Une monarchie traditionnelle, haute autorité religieuse
Muhammadu Sa'ad Abubakar III est le vingtième sultan de Sokoto. Un empire fondé au cours du XIXe siècle par le djihadiste Ousmane Dan Fodio qui reprochait aux royaumes avoisinants de ne pas respecter les « véritables préceptes de l’Islam ». Véritable prêcheur, doté d’une solide armée, il met fin aux monarchies Haoussas de Katsina, Zaria, Noupé, Kebbi, et Liptako qu’il unifie sous son seul sceptre. Lors de son décès en 1817, ses successeurs vont faire face à de nombreuses révoltes qui vont affaiblir le califat. En février 1903, les Britanniques finissent par s’emparer de cet empire qu’ils intègrent à leur nouvelle colonie du Nigeria. Le sultan devient dès lors un simple fonctionnaire au service de Sa Gracieuse Majesté jusqu’en 1960, date à laquelle le pays obtient son indépendance. Les sultans de Sokoto ne retrouveront pas leur régalia d’antan, mais restent des poids non négligeables sur la scène politique du Nigeria. Souvent appelé pour servir de médiateur lors de tensions ethniques, l’actuel souverain, 66 ans, a condamné plus d’une fois les attaques du mouvement islamiste Boko Haram qui sévit dans le nord de la République fédérale.

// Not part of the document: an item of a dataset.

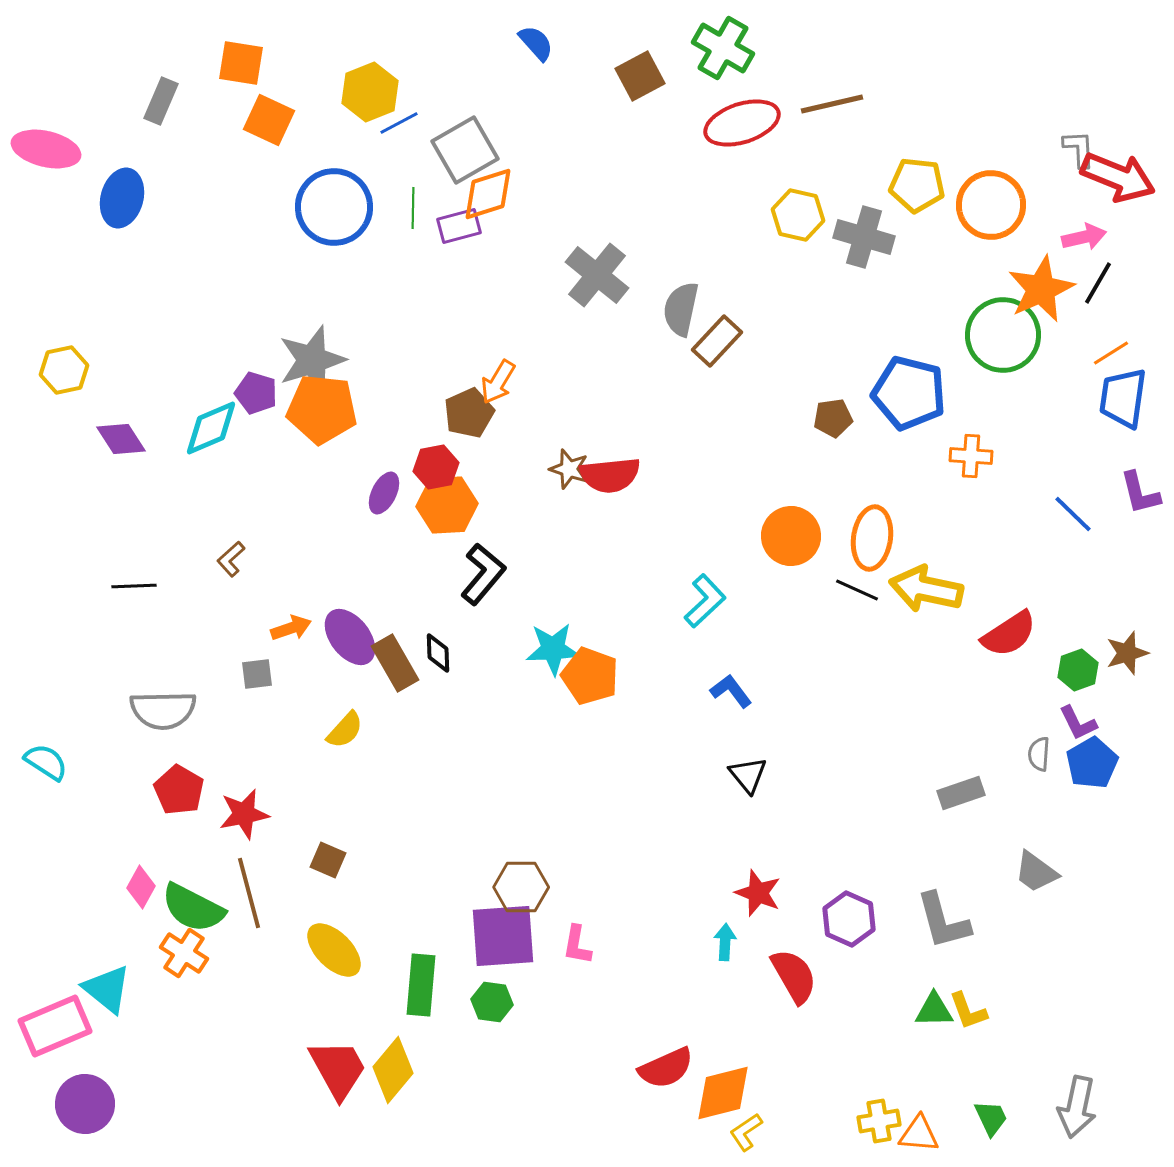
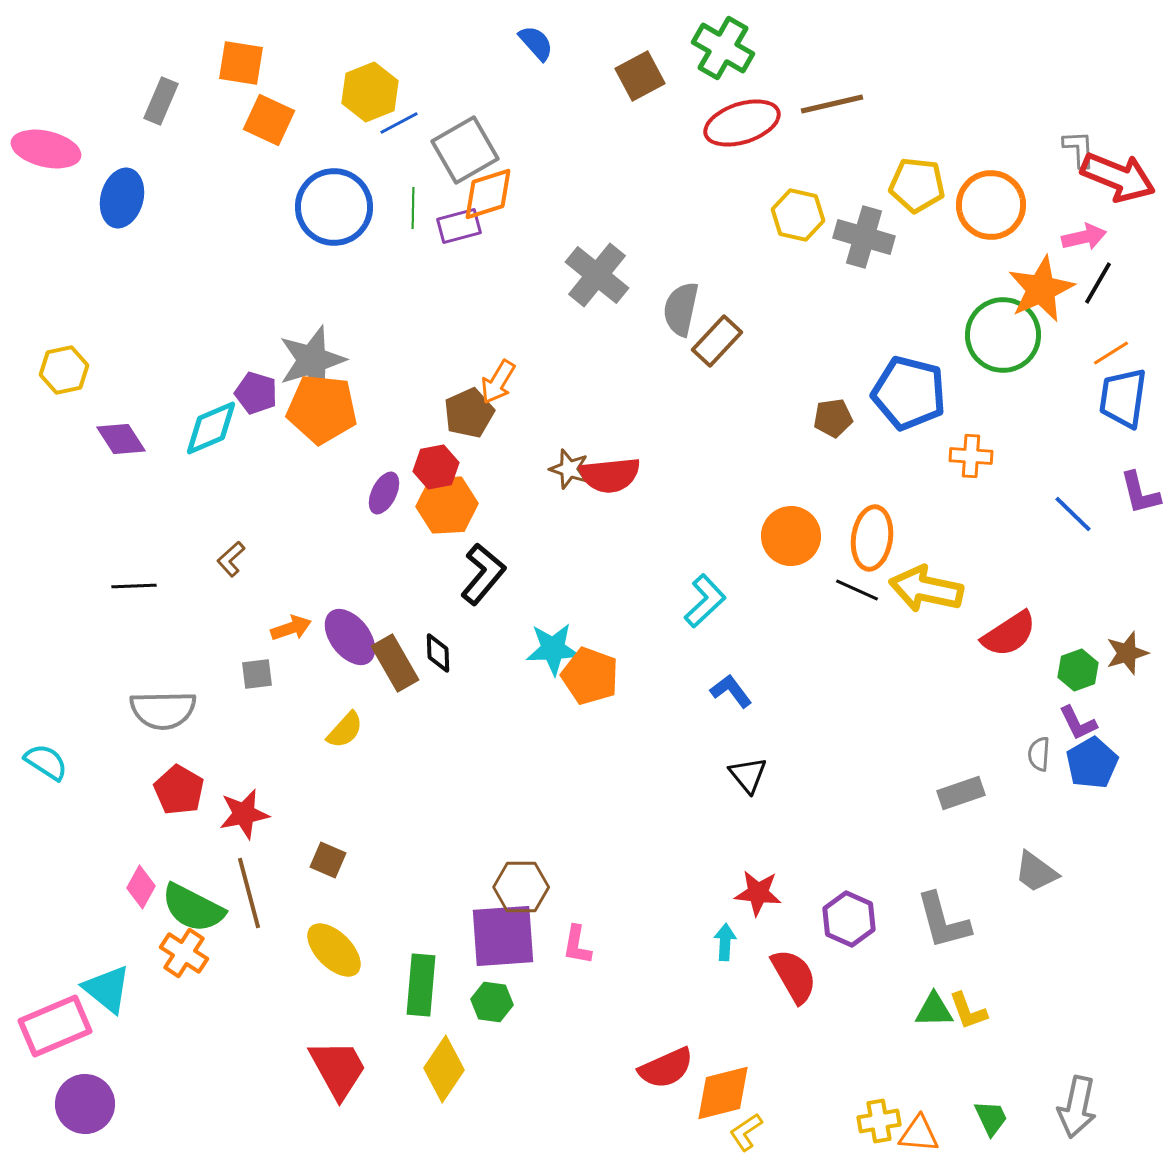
red star at (758, 893): rotated 15 degrees counterclockwise
yellow diamond at (393, 1070): moved 51 px right, 1 px up; rotated 6 degrees counterclockwise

Le sultan de Sokoto, un médiateur expérimenté de la CEDEAO
Ancien officier de liaison militaire de la CEDEAO (1993-1995), commandant du 231e bataillon de chars de l’Ecomog (force d’interposition africaine ) en Sierra Leone (1999 à 2000), le sultan Abubakar III est aussi le président général du Conseil suprême nigérian des affaires islamiques (NSCIA). Un atout majeur non négligeable puisque le Niger est majoritairement composé de musulmans. Expérimenté, il a reçu de nombreux chefs d’État, diplomates et ministres étrangers dans son palais comme comme John Kerry, secrétaire d’État des États-Unisen 2017. La délégation conduite par le souverain nigérian sera reçue aujourd’hui par le régime militaire du Abdourahmane « Omar » Tchiani. Tous deux sont issus de l’ethnie Haoussa, ce qui devrait faciliter les négociations en cours.